Outro detalhe que ajudou bastante a alavancar a sensação causada pelo Oracular Spectacular é o fato de o disco ter sido lançado em meio à adolescência de muita gente ─ inclusive da minha. O disco marcou uma geração que se via entre a euforia e a dúvida. Oracular Spectacular capturou a essência de quem crescia entre Skins, experimentações, como drogas leves, e confusão emocional intensa. Há nele um otimismo assustado, típico de quem tenta compreender o próprio lugar num futuro incerto. Bootle observa que o álbum mistura liberdade e melancolia, e traduz o rito turbulento da passagem da infância à maturidade.
É bem possível que todos nós tenhamos vivido algo parecido com o que o disco evoca: uma bebedeira antes da conclusão do ensino médio ─ quando nem sequer existiam filtros do Instagram ─, o carro dos pais de algum amigo subindo o morro, enquanto olhávamos as luzes da cidade do alto, com a distinta sensação de que o tempo estava passando.
Kids, talvez o hino mais emblemático daquelas noites, dava a impressão de que havíamos acabado de subir ao palco de um grande festival de música. Seu refrão — um amontoado hipnótico de "duh, duh, duh, duh, duuh, duh-duh, duh, duh, duuuuh, duuuuuuuuuuh" — era gritado aos berros em qualquer festa. Era um call to arms imaturo e irresistível. Com sua batida incessante, repetitiva e agressiva, a melodia sintetizada de Kids nos levou à adolescência adentro e deu à rebeldia um toque de inocência: os gritinhos de fundo pareciam traduzir nossas próprias emoções turbulentas em ebulição.
Mas Oracular Spectacular não se sustenta apenas em Kids diante dos Millennials. O terceiro e último single do álbum, e também o mais conhecido, capturou toda a essência jovem e bem-humorada, ainda que intensamente nostálgica, no que se tornou um dos maiores refrões dos anos 2000. A juventude vaza por cada faixa, por cada detalhe do som.
Time to Pretend, possivelmente a faixa mais poderosa do disco, é uma abordagem sarcástica dos fantásticos sonhos dos jovens e ingênuos — I'll move to Paris, shoot some heroin and fuck with the stars/You man the island and the cocaine and the elegant cars; The Youth surge mais reservada e melancólica; 4th Dimensional Transition é viajandona e empolgante; já Electric Feel tem um andamento bacana e uma melodia quase hesitante que acaba chamando atenção pela sua confiança, antes de quebrar tudo com sua ferocidade. É uma pedrada das mais pedradas, levando o disco perfeitamente até Kids, rumo a uma pegada mais pantanosa de synths psicodélicos.
O emocionado e catártico disco do MGMT — ainda que lhe falte refinamento — nasceu numa época simbólica demais para ser esquecido, afirma Bootle.
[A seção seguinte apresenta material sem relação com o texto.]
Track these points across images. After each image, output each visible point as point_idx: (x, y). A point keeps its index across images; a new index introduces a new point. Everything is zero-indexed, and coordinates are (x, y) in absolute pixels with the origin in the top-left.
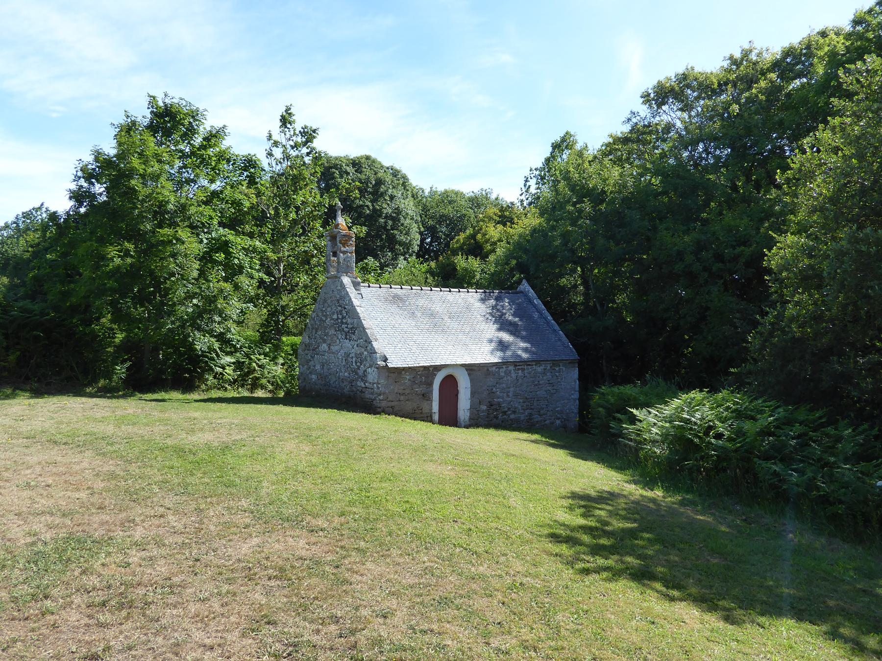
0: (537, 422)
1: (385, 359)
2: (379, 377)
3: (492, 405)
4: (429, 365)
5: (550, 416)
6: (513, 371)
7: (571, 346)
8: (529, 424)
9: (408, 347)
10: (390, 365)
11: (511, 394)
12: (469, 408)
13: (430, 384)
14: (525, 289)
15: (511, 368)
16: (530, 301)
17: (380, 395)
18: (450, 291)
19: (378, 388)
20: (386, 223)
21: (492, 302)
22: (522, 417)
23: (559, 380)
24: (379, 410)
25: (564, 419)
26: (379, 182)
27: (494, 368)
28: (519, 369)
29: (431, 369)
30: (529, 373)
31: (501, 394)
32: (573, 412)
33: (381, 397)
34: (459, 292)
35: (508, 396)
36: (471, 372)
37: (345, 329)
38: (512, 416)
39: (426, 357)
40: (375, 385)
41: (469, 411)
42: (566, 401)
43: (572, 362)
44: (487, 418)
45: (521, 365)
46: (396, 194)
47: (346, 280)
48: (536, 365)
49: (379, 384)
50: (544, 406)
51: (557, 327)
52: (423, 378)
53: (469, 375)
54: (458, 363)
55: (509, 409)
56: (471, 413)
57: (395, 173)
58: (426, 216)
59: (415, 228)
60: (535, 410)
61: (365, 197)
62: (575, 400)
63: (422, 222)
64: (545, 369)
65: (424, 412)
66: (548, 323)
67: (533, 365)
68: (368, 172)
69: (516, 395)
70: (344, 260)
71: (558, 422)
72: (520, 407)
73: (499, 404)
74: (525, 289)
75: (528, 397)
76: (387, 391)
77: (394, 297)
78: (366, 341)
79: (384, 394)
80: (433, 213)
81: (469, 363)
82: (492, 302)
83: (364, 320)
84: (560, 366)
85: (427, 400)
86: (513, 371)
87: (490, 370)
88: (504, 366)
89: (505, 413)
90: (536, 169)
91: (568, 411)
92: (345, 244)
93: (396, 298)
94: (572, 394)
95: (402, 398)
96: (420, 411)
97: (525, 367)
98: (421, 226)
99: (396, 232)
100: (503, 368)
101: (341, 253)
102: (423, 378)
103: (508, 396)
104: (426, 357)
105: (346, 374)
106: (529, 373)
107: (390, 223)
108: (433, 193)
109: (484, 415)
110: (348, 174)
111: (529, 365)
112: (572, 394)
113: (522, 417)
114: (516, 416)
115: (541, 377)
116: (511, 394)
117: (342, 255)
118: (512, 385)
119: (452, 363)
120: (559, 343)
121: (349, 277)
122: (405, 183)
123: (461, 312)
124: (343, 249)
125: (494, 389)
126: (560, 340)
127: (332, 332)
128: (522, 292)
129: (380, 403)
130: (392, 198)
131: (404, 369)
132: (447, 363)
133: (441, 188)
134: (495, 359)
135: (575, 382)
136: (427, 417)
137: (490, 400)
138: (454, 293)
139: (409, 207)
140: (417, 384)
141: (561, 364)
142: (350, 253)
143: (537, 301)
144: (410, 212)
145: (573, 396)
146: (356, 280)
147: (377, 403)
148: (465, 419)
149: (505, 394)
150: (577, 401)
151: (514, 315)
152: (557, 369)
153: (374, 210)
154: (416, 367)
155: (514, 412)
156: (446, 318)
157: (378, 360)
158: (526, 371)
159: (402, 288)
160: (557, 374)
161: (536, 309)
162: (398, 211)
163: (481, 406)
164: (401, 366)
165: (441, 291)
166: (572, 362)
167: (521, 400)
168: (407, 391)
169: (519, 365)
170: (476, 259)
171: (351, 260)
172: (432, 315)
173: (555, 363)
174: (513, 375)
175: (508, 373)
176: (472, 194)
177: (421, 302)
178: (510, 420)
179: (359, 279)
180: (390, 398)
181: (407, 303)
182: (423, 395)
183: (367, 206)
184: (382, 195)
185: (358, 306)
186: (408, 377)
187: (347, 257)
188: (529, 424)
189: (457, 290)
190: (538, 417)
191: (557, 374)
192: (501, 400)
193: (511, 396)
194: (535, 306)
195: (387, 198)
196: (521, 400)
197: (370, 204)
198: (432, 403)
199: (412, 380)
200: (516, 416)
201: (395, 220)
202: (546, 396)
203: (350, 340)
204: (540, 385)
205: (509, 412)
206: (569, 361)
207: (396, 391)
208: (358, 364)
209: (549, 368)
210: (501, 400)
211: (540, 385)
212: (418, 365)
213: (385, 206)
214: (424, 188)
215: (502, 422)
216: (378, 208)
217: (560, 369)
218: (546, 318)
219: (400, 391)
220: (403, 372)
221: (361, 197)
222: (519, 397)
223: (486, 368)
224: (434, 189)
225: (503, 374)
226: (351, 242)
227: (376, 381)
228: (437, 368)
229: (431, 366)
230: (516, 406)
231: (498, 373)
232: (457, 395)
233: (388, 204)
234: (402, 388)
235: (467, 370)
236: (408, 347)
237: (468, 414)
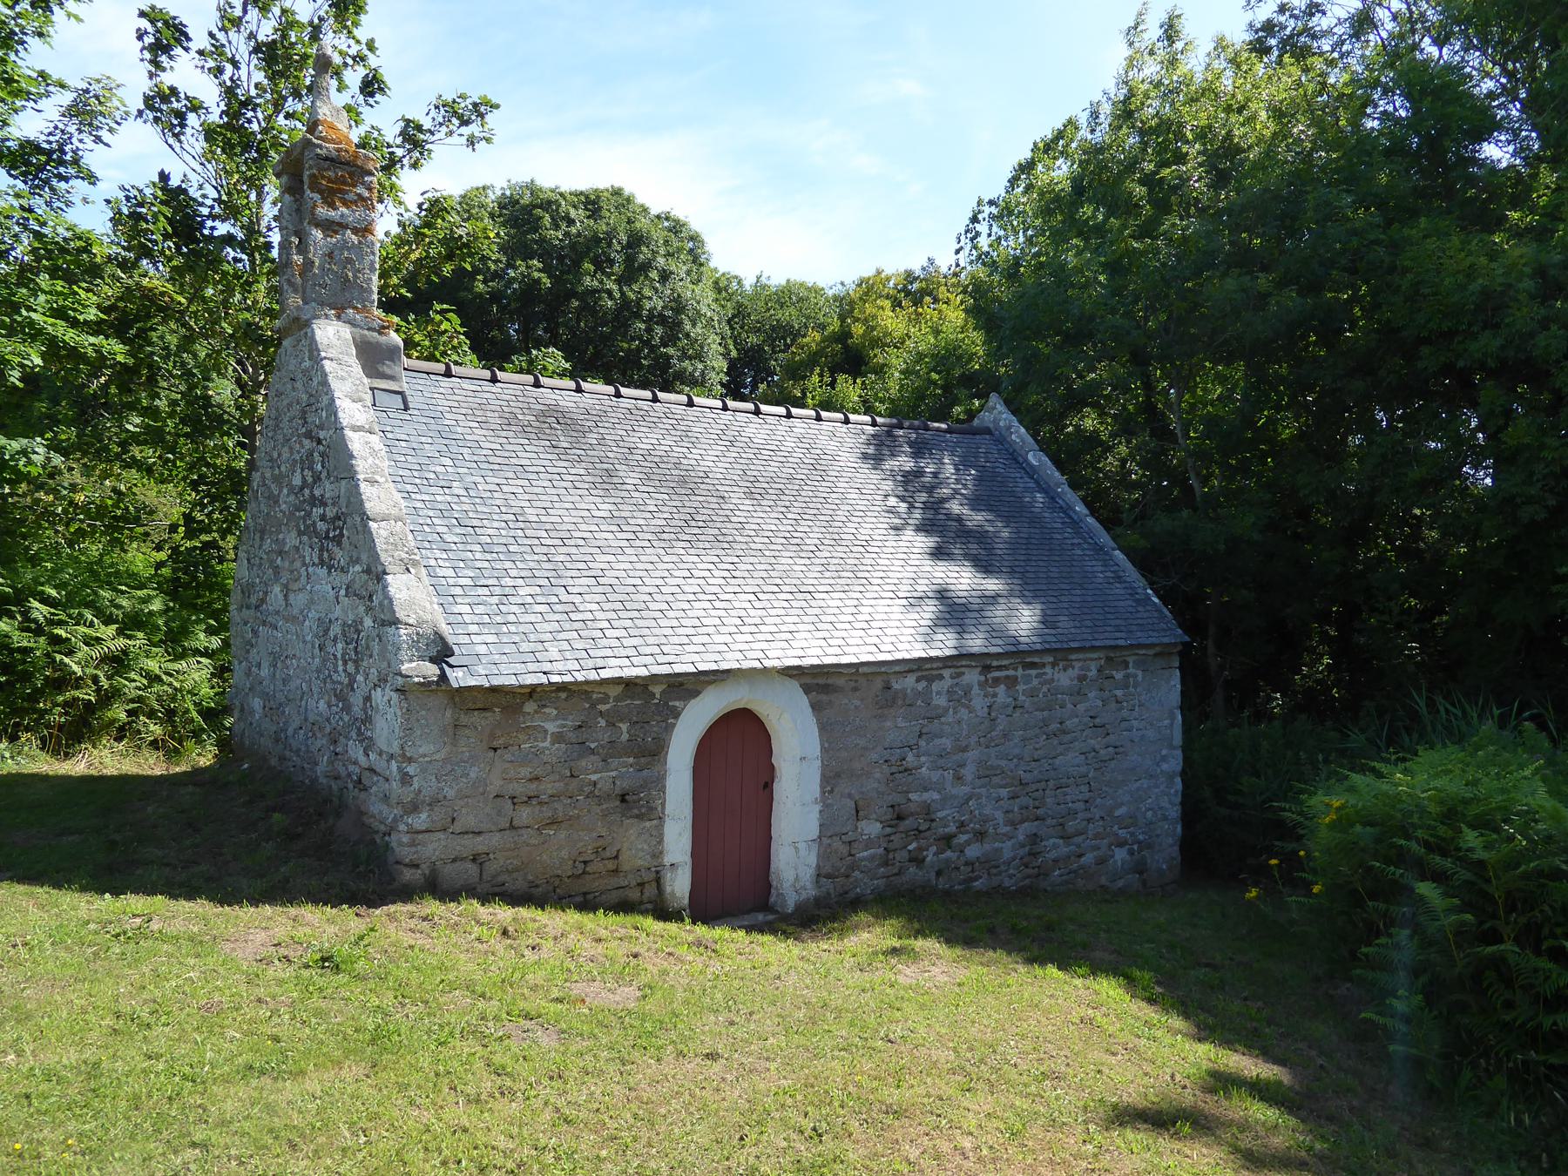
0: (1055, 861)
1: (441, 653)
2: (408, 729)
3: (900, 818)
4: (643, 672)
5: (1097, 836)
6: (976, 690)
7: (1156, 600)
8: (1030, 871)
9: (565, 597)
10: (458, 678)
11: (969, 772)
12: (815, 833)
13: (653, 752)
14: (996, 421)
15: (972, 677)
16: (1015, 458)
17: (414, 808)
18: (757, 412)
19: (406, 779)
20: (649, 330)
21: (905, 462)
22: (1007, 849)
23: (1125, 713)
24: (408, 875)
25: (1140, 843)
26: (637, 240)
27: (910, 680)
28: (997, 681)
29: (657, 690)
30: (1032, 694)
31: (935, 776)
32: (1165, 818)
33: (421, 820)
34: (789, 416)
35: (959, 778)
36: (824, 698)
37: (321, 526)
38: (973, 851)
39: (635, 641)
40: (394, 765)
41: (815, 847)
42: (1145, 783)
43: (1163, 652)
44: (886, 864)
45: (1006, 667)
46: (673, 268)
47: (332, 335)
48: (1054, 665)
49: (410, 760)
50: (1080, 806)
51: (1104, 538)
52: (624, 727)
53: (816, 707)
54: (768, 664)
55: (962, 825)
56: (824, 856)
57: (677, 227)
58: (742, 328)
59: (713, 346)
60: (1049, 821)
61: (603, 273)
62: (1171, 777)
63: (735, 339)
64: (1082, 678)
65: (626, 867)
66: (1075, 524)
67: (1044, 665)
68: (611, 218)
69: (986, 774)
70: (330, 255)
71: (1121, 855)
72: (999, 815)
73: (927, 811)
74: (996, 421)
75: (1027, 777)
76: (450, 793)
77: (542, 416)
78: (368, 571)
79: (434, 802)
80: (758, 322)
81: (816, 661)
82: (905, 462)
83: (373, 482)
84: (1127, 667)
85: (640, 817)
86: (976, 690)
87: (896, 686)
88: (946, 673)
89: (947, 840)
90: (991, 203)
91: (1149, 814)
92: (332, 192)
93: (552, 418)
94: (1164, 759)
95: (524, 815)
96: (611, 865)
97: (1020, 672)
98: (731, 347)
99: (671, 351)
100: (941, 677)
101: (317, 226)
102: (624, 727)
103: (959, 778)
104: (635, 641)
105: (322, 705)
106: (1032, 694)
107: (659, 330)
108: (760, 286)
109: (872, 858)
110: (571, 222)
111: (1033, 665)
112: (1164, 759)
113: (1007, 849)
114: (987, 847)
115: (1070, 706)
116: (969, 772)
117: (318, 234)
118: (974, 739)
119: (746, 665)
120: (1118, 589)
121: (352, 323)
122: (696, 258)
123: (791, 479)
124: (323, 211)
125: (910, 758)
126: (1119, 579)
127: (291, 539)
128: (987, 431)
129: (413, 844)
130: (665, 276)
131: (532, 692)
132: (725, 666)
133: (777, 279)
134: (944, 645)
135: (1173, 718)
136: (641, 885)
137: (898, 799)
138: (770, 419)
139: (703, 299)
140: (593, 752)
141: (1131, 660)
142: (355, 231)
143: (1035, 458)
144: (704, 310)
145: (1165, 766)
146: (383, 339)
147: (400, 844)
148: (797, 879)
149: (949, 775)
150: (1178, 780)
151: (975, 503)
152: (1119, 675)
153: (625, 303)
154: (587, 682)
155: (980, 835)
156: (736, 498)
157: (403, 654)
158: (1020, 687)
159: (579, 390)
160: (1119, 693)
161: (1037, 482)
162: (678, 306)
163: (862, 824)
164: (512, 681)
165: (725, 408)
166: (1163, 652)
167: (1004, 792)
168: (548, 787)
169: (999, 668)
170: (855, 382)
171: (361, 258)
172: (685, 483)
173: (1114, 656)
174: (979, 703)
175: (960, 697)
176: (840, 287)
177: (645, 439)
178: (967, 864)
179: (393, 335)
180: (468, 820)
181: (592, 438)
182: (623, 798)
183: (610, 293)
184: (646, 267)
185: (356, 429)
186: (551, 727)
187: (344, 245)
188: (1030, 871)
189: (781, 410)
190: (1055, 846)
191: (1119, 693)
192: (936, 796)
193: (969, 777)
194: (1031, 472)
195: (654, 275)
196: (1004, 792)
197: (615, 287)
198: (660, 827)
199: (572, 736)
200: (987, 847)
201: (673, 329)
202: (1083, 769)
203: (330, 568)
204: (1064, 732)
205: (963, 838)
206: (1158, 649)
207: (493, 789)
208: (351, 667)
209: (1093, 673)
210: (936, 796)
211: (1064, 732)
212: (593, 676)
213: (647, 292)
214: (742, 276)
215: (939, 873)
216: (632, 296)
217: (1127, 676)
218: (1066, 510)
219: (519, 789)
220: (530, 707)
221: (595, 272)
222: (996, 780)
223: (878, 683)
224: (764, 280)
225: (941, 701)
226: (360, 190)
227: (395, 749)
228: (685, 686)
229: (654, 678)
230: (987, 811)
231: (926, 696)
232: (768, 786)
233: (656, 290)
234: (525, 772)
235: (807, 689)
236: (565, 597)
237: (812, 860)
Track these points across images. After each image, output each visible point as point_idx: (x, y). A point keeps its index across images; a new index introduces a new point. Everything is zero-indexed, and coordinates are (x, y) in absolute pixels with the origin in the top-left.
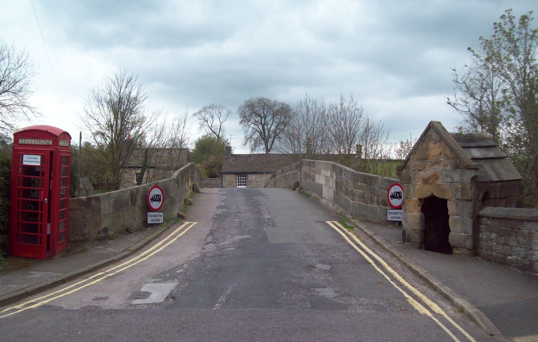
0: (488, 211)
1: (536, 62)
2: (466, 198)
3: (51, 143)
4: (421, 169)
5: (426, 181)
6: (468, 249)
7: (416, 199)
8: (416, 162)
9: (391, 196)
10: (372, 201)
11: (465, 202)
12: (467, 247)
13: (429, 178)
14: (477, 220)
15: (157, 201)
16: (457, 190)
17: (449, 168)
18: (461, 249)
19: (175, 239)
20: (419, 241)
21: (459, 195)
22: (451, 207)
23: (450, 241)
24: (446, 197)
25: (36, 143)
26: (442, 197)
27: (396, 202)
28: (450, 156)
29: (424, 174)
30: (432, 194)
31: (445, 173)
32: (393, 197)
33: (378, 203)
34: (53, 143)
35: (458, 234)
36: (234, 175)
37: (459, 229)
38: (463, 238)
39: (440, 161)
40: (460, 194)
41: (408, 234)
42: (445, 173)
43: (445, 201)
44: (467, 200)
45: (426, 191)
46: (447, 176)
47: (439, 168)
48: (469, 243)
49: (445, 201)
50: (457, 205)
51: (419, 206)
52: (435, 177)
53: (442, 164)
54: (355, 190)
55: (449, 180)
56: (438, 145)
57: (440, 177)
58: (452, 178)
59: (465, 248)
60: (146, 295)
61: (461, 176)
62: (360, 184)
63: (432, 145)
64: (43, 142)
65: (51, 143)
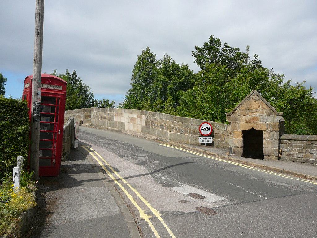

E, embora seja um retrato de seu tempo, representa também um instante em que a mistura de eletropop e rock alternativo atingiu um equilíbrio raro.
Ouvi Oracular Spectacular repetidas vezes, nas madrugadas em que tentava desenhar o futuro, cercado de gente especial, entre risadas e devaneios. Era um som eletronicamente animado em uma época sensível de muitas emoções. Era um olhar para o futuro sem perder de vista o passado.
Kids nos lembrava de sermos inconsequentes. O disco representou a juventude dos millennials. Mas, como toda boa obra, continuará a representar outros tempos, outras dimensões. Oracular Spectacular é, no fim, sobre se deixar levar: mergulhar de cabeça em uma experiência, seja ela hoje, há dez anos, ou em algum futuro que ainda inventaremos.